Linearizing Large Language Models (2405.06640v1)

Published 10 May 2024 in cs.CL

Abstract: Linear transformers have emerged as a subquadratic-time alternative to softmax attention and have garnered significant interest due to their fixed-size recurrent state that lowers inference cost. However, their original formulation suffers from poor scaling and underperforms compute-matched transformers. Recent linear models such as RWKV and Mamba have attempted to address these shortcomings by proposing novel time-mixing and gating architectures, but pre-training LLMs requires significant data and compute investments. Thus, the search for subquadratic architectures is limited by the availability of compute and quality pre-training datasets. As a cost-effective alternative to pre-training linear transformers, we propose Scalable UPtraining for Recurrent Attention (SUPRA). We present a method to uptrain existing large pre-trained transformers into Recurrent Neural Networks (RNNs) with a modest compute budget. This allows us to leverage the strong pre-training data and performance of existing transformer LLMs, while requiring 5% of the training cost. We find that our linearization technique leads to competitive performance on standard benchmarks, but we identify persistent in-context learning and long-context modeling shortfalls for even the largest linear models. Our code and models can be found at https://github.com/TRI-ML/linear_open_lm.

PDF HTML Abstract

Understanding SUPRA: A New Approach to Linearize Pre-trained Transformers into RNNs

Overview of the Proposed Method

The freshly introduced method called Scalable UPtraining for Recurrent Attention (SUPRA) seeks a cost-effective way to transform pre-trained transformers into Recurrent Neural Networks (RNNs). This approach could potentially leverage the strengths of both architectures — the powerful pre-training of transformers and the cost-efficient inference capabilities of RNNs.
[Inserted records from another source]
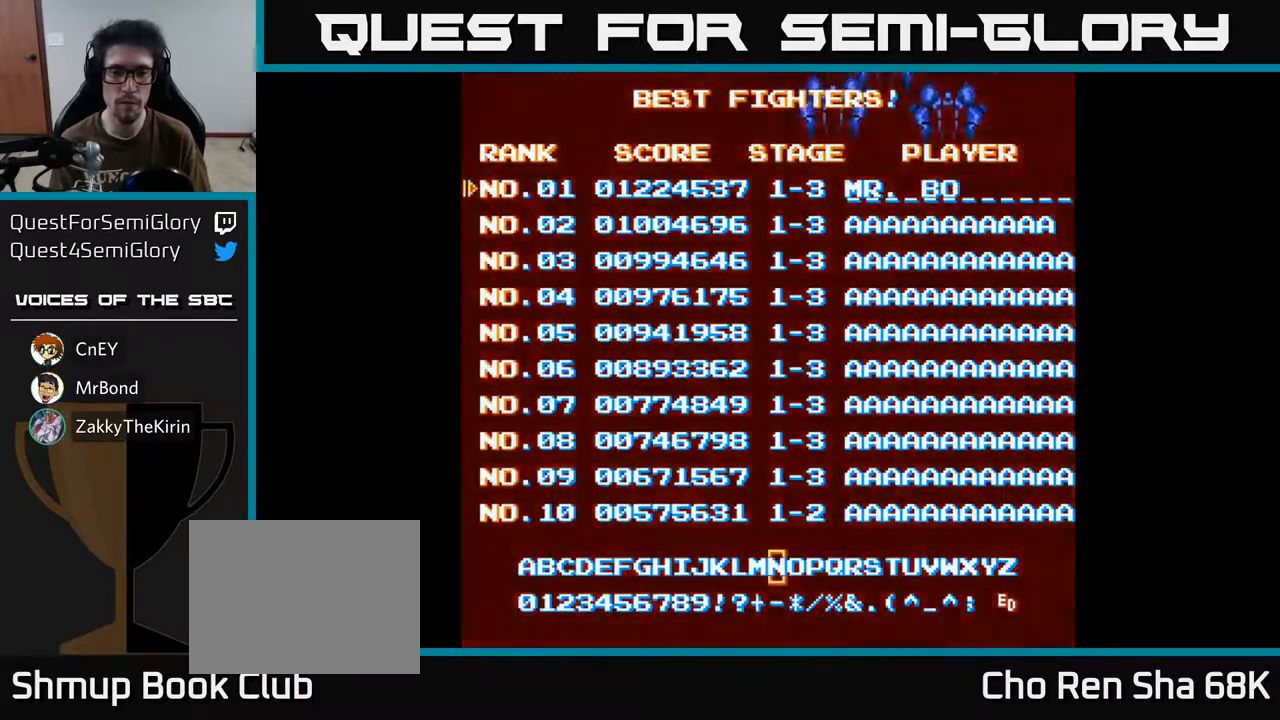
{"buttons": [], "left_stick": "center", "right_stick": "center", "events": [[133, "A", "down"], [183, "A", "up"], [333, "DPAD_LEFT", "down"], [433, "DPAD_LEFT", "up"]]}
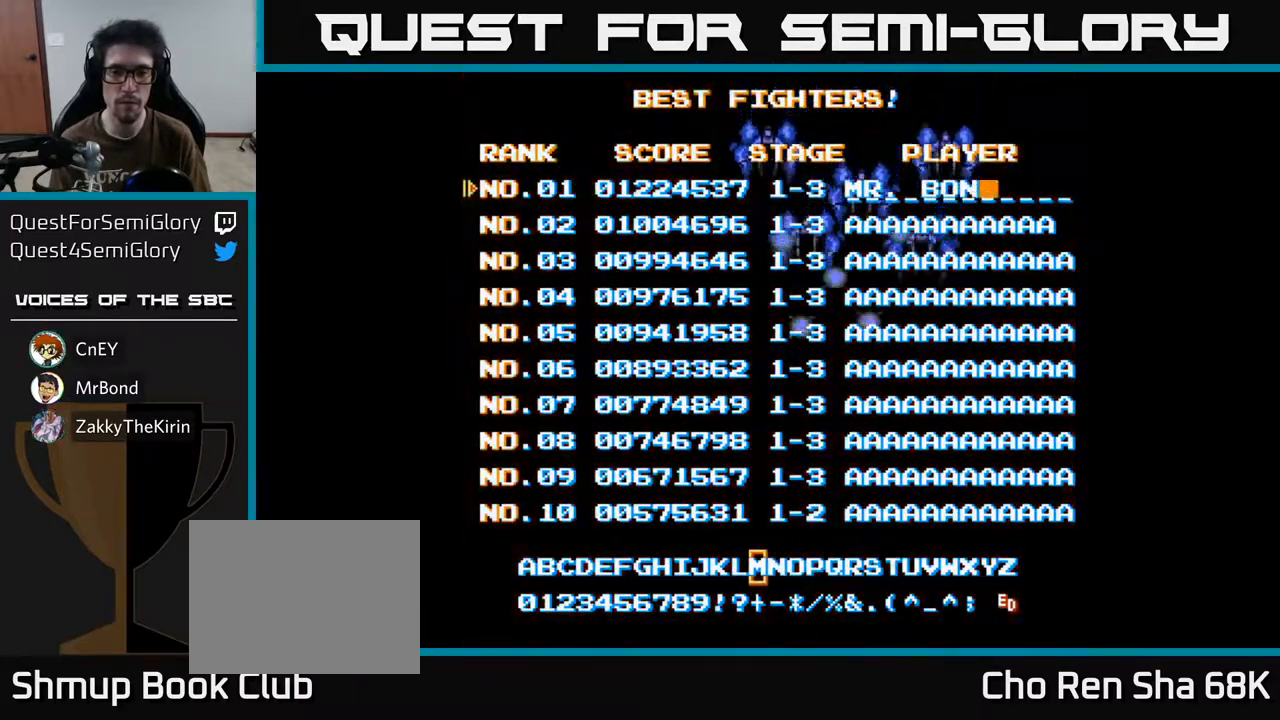
{"buttons": ["DPAD_LEFT"], "left_stick": "center", "right_stick": "center", "events": [[33, "DPAD_LEFT", "down"]]}
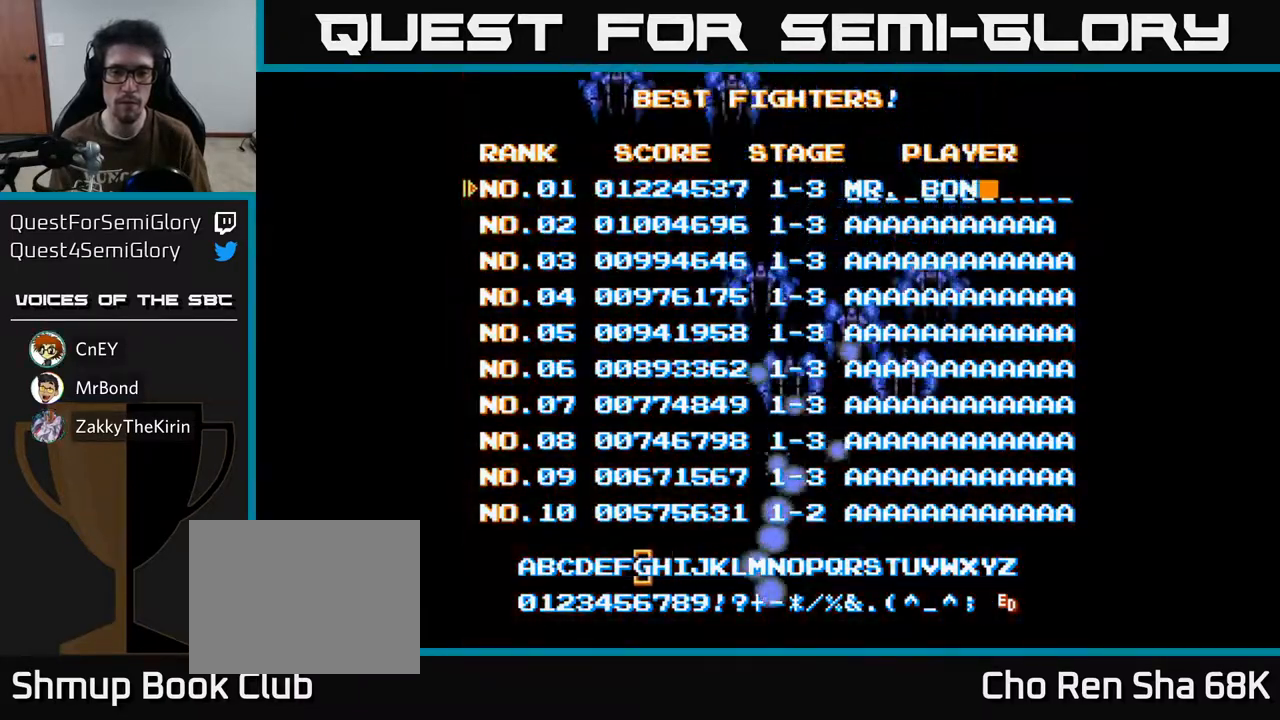
{"buttons": [], "left_stick": "center", "right_stick": "center", "events": [[67, "DPAD_LEFT", "up"], [400, "A", "down"], [450, "A", "up"]]}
The Challenge with Linear Transformers

Conventional transformers excel due to their parallelizable nature, which provides high efficiency in training over long sequences. However, they suffer from high inference costs relative to RNNs, which maintain a fixed-size hidden state and are, as a result, generally more memory-efficient.

Despite the introduction of linear transformers as a subtype that aims to replicate the trainable advantages of the transformer while catering to memory efficiency, they typically fall short of conventional transformers on intensive Natural Language Processing benchmarks.

Enter SUPRA: A Hybrid Training Approach

SUPRA introduces a middle ground by uptraining - a process of continuing training with a modified architecture. This method begins with a well-established pre-trained transformer and subtly adjusts it to imitate an RNN during inference time.

The Process

Linearization Technique: Replace the softmax normalization commonly found in transformers with GroupNorm, a type of normalization that can help balance the output across different nodes in a network.
Positional Encoding Adjustment: Integrate a rotary positional encoding scheme to cater to disturbances often encountered with absolute positional encoding in RNNs.

SUPRA cleverly addresses an issue inherent to other linear approaches by utilizing only a small fraction of the original training tokens for uptraining. This ensures cost-effectiveness while maintaining competitive model performance.

Testing the Performance

The uptrained models were rigorously evaluated across several benchmarks:

Standard Language Benchmarks: SUPRA models displayed competitive performance against leading pretrained recurrent models using notably less data and compute resources.
Long-Context Tasks: Despite their promise, the linearized models under SUPRA showed limitations in tasks requiring extended context, underscoring a gap that still exists with conventional transformers.

The Implications and Future Prospects

The birth of SUPRA shifts the landscape for how large-scale models could be transformed to achieve efficiency without an enormous compute overhead. Practically, this could make RNNs viable again for applications where inference cost and resource efficiency are critical.

On the Theoretical Side

SUPRA shows that there's a rich vein to explore in the hybrid modeling approach, potentially setting the stage for future research focusing on optimizing these hybrid architectures.

Looking Forward

While SUPRA demonstrates a promising approach, the models' struggle with long-context tasks suggests a need for further tweaking. Innovations such as more complex gating mechanisms and alternative normalization techniques could potentially bridge the observed performance gap.

Conclusion

SUPRA presents an intriguing prospect in the quest for efficient AI modeling, offering a new toolkit for those looking to harness the strengths of transformers and RNNs alike. With continued development, SUPRA or its derivatives might soon become a staple in reducing computational costs while sustaining high performance across a range of AI tasks.